1. The problem statement, all variables and given/known data
For an increasing sequence of numbers, how many other sequences could this be the average sequence of.

2. Relevant equations

Where the average sequence, a = 0.5( s + s[i+1] )

3. The attempt at a solution

If theres n terms in the original sequence.
The number of differences between consecutive terms is (n - 1)
Find all these, (n-1) and find the lowest difference.

eg.
s = 1, 3, 6, 10, 12
s[i+1] - s = 2, 3, 4, 2

The lowest difference here is 2 so theres 2 possible sequences for which s is the average of?

2. Feb 13, 2013

### I like Serena

Hey trollcast!

Suppose we start with the simplest possible sequence we can think of: 1,2,3,4,...

Now we'd look for another sequence that has the same averages.
To get the same average, if we increase a specific number by some amount ε > 0, the next number must be decreased by that same amount ε.
So we'd add an alternating sequence $(-1)^i ε$.
Since the resulting sequence still has to be increasing, that ε must be less than (1/2).

So we'd start with the sequence specified by $s_i = i$ and we'd end up with the sequence specified by $s_i' = i + (-1)^i ε$ with $0 < ε < \frac 1 2$.

How many of those ε's are there?

3. Feb 13, 2013

### trollcast

Would there be 0 if the sequence has to be integers?

4. Feb 13, 2013

### I like Serena

Yes if we're talking about the sequence 1,2,3,...

But for another sequence like 0,10,20,30,40,...
we can find 1,9,21,29,41,...
or 2,8,22,28,42,...
or ...

5. Feb 13, 2013

### haruspex

Maybe I'm misreading the OP. If a = 0,10,20,30,40,.. is the given sequence, I thought we were looking for other sequences s s.t. a = 0.5( s + s[i+1] ). 1,9,21,29,41,... does not appear to be a solution.
If we start with an arbitrary s[0] then s[i+1] = 2a - s would appear to generate the rest uniquely.
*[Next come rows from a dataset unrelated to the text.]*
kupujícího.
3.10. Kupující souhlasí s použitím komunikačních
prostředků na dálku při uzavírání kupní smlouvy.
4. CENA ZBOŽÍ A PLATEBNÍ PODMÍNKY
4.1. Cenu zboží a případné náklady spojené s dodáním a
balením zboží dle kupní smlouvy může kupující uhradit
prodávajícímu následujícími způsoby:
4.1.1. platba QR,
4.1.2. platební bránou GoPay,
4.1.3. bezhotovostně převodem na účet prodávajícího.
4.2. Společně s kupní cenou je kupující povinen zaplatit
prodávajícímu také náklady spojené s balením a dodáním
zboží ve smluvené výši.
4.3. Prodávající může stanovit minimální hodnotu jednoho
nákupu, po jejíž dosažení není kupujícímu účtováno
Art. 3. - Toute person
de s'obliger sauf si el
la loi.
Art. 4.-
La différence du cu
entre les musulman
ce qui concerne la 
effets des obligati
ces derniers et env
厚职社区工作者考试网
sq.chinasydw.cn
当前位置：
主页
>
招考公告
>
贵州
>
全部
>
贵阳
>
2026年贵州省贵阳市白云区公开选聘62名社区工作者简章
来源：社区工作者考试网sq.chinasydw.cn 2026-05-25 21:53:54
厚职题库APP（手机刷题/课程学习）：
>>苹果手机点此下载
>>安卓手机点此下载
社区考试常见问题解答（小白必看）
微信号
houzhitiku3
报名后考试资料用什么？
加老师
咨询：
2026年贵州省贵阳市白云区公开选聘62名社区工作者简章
Perhaps it is also required that s is increasing (or maybe non-decreasing)?

6. Feb 14, 2013

### trollcast

Yeah thats how the example worked, the new sequence must be non decreasing as well.

7. Feb 16, 2013

### trollcast

Actually I looked at this again and for the easiest one, ie. the average sequence 1, 2, 3, 4, ... , theres 2 possible sequences that could have came from:

0, 2, 2, 4, 4, 6, 6, ...

or

1, 1, 3, 3, 5, 5, ...

I've sat and mucked around with various other sequences and found that something like:

1, 2, 8, 9 has no sequences for which it could be the average but I can't figure out a way to work this out without going through and working out the possible values for each average sequence?